Ich finde einen längeren Artikel über den Peace Walk in der Online Ausgabe der Britischen Tageszeitung The Guardian vom 17. Januar 2026. Der Inhalt des Guardian steckt nicht hinter einer Bezahlschranke, er ist frei zugänglich. Natürlich werde ich um eine Spende gebeten. Einer der Gründe, den sie nennen: Damit wir weiterhin über das berichten können, über das wir berichten wollen. Damit kriegen sie mich sofort. Ich spende € 5 + 0,20 Cent, damit keine Bearbeitungsgebühr anfällt. Als ich später auf die Seite zurückkehre, wird mir für meine Unterstützung gedankt. „Share“ steht neben dem Artikel.

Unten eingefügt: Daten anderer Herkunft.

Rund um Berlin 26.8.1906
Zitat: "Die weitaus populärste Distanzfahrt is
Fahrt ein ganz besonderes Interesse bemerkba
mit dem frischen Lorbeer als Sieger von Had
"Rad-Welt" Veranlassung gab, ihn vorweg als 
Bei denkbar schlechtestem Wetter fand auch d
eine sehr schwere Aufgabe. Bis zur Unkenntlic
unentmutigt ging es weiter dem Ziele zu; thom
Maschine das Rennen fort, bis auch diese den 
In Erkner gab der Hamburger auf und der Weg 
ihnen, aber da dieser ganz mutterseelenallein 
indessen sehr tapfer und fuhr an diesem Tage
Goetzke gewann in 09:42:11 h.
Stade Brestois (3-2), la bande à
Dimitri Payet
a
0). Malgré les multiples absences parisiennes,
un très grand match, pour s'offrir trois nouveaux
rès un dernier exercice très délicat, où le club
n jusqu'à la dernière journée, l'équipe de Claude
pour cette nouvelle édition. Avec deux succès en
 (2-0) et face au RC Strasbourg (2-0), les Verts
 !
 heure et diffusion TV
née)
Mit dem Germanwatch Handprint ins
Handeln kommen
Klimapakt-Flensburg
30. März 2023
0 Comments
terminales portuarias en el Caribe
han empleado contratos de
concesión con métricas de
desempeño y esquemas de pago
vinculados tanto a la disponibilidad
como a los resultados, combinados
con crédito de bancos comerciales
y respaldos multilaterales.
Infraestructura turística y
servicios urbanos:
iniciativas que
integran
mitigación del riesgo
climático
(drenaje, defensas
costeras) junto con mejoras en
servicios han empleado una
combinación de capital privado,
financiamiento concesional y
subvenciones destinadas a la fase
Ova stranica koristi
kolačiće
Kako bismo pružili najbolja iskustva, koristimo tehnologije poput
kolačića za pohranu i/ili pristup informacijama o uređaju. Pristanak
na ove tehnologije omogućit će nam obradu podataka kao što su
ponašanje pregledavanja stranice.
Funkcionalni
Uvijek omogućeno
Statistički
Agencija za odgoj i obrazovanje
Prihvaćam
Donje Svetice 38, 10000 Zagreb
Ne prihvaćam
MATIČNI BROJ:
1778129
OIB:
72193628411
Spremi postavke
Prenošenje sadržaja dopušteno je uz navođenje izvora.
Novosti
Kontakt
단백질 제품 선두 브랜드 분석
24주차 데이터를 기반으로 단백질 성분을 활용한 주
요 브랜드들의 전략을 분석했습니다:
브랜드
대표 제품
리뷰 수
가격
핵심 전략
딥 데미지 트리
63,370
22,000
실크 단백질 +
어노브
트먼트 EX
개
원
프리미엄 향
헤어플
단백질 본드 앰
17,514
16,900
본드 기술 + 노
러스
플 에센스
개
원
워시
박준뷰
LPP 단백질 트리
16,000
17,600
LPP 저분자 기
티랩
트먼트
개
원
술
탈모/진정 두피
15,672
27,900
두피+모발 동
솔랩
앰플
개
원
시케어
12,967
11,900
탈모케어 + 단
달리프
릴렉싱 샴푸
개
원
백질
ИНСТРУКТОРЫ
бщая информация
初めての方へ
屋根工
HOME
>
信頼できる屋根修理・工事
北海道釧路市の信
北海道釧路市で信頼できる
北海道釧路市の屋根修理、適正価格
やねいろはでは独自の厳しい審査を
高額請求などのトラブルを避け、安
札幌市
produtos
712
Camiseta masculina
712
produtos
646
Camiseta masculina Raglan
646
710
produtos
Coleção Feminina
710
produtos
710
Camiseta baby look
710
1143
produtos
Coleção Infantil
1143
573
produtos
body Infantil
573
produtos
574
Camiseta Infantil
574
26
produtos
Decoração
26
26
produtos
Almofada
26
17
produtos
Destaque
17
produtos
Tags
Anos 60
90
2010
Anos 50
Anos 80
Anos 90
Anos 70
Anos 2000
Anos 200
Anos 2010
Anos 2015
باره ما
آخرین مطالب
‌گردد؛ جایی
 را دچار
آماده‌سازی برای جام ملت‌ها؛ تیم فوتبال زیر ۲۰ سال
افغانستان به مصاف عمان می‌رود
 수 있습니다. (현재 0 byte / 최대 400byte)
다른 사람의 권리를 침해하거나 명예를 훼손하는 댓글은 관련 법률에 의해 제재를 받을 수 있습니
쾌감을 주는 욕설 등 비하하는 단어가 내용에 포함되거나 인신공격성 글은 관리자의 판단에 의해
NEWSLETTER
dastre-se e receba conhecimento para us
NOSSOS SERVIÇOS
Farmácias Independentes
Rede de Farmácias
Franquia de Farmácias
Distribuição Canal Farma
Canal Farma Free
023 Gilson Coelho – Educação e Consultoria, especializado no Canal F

Ja, teilen, denke ich. Ich möchte meine Ressourcen teilen, soweit mir das möglich ist. Ich bin überzeugt, alle Menschen möchten ihre Ressourcen teilen, soweit ihnen das möglich ist.
Die Mönche sitzen jahrelang auf ihren Kissen. Sie lernen die Abgründe ihres Geistes und die Grenzen ihres Körpers kennen. Sie üben Impulskontrolle. Sie üben Präsenz. Sie erlernen die Weite ihres Herzens. Auch im Marschieren haben sie ihre auf einem Meditationskissen erlernte Erfahrung im Gepäck.
Warum fährt ein Truck in den Begleitwagen einer größeren Fußgängergruppe? Warum verliert der Mönch ein Bein? Was bringt einen Straßenhund dazu, sich Menschen anzuschließen, die endlos auf der Straße laufen?
Zufälle, Unfälle, Einfälle. Letzten Endes ist der Walk of Peace unsere eigene Lebensgeschichte in der besten aller Versionen.
Wir setzen einen Fuß vor den anderen. Wir hören nicht zu gehen auf, wenn uns Härte und Schmerz ereilen. Wenn wir auf andere Wesen treffen, sind wir ein Segen für sie. Weiße Bänder des Mitgefühls lassen sich auch ohne einen einzigen Stofffaden weben.
Wir sind ein Licht, selbst wenn wir unsere Leuchtkraft nicht zur Kenntnis nehmen. Wir sind mit einer Weite des Herzens geboren. Sie geht nie wirklich verloren. Sie ist nur manchmal weggeschlossen, wenn wir zu viel gelitten haben.
Ich habe dann später noch nachgeschaut, wem eigentlich der Guardian gehört. Eigentümerin ist die Stiftung Scott Trust Ltd., deren einziges Ziel es ist, die journalistische und finanzielle Unabhängigkeit der Zeitung zu sichern. Keine Ausschüttung an Shareholder. Alles wird in die Zeitung reinvestiert. Der kostenfreie Internetauftritt des Guardian, den ein freiwilliges Unterstützer Modell finanziert, gilt als erfolgreiche Pionierleistung.
Geht doch, das mit dem Teilen auf allen Ebenen.
PS: Wenn du Stille üben möchtest, kannst du dich noch bis 5.02.26 bis 14.00 zur 3. Online Reise ins Land der Stille anmelden: https://inner-education-academy.de/stille


Das ist ein sehr berührender Beitrag, danke liebe Eva. Ich habe deine Worte so gerne gelesen und mich auch bestätigt gefühlt. Ich bin regelmäßig hier im Tibethaus und die buddhistischen Mönche und Nonnen tun mir so gut. Ihre Ruhe und Präsenz färbt ab auf mich.
Für mich selbst ist die Stille in der Meditation ganz wichtig und ich bin froh, dass ich mir die Zeit dafür nehmen kann.
Liebe Brigitte, vielen Dank für deine Worte und das Teilen deiner Erfahrung. Die Gegenwart von Menschen, die ihr Leben in den Dienst der Stille stellen, ist oft so heilsam!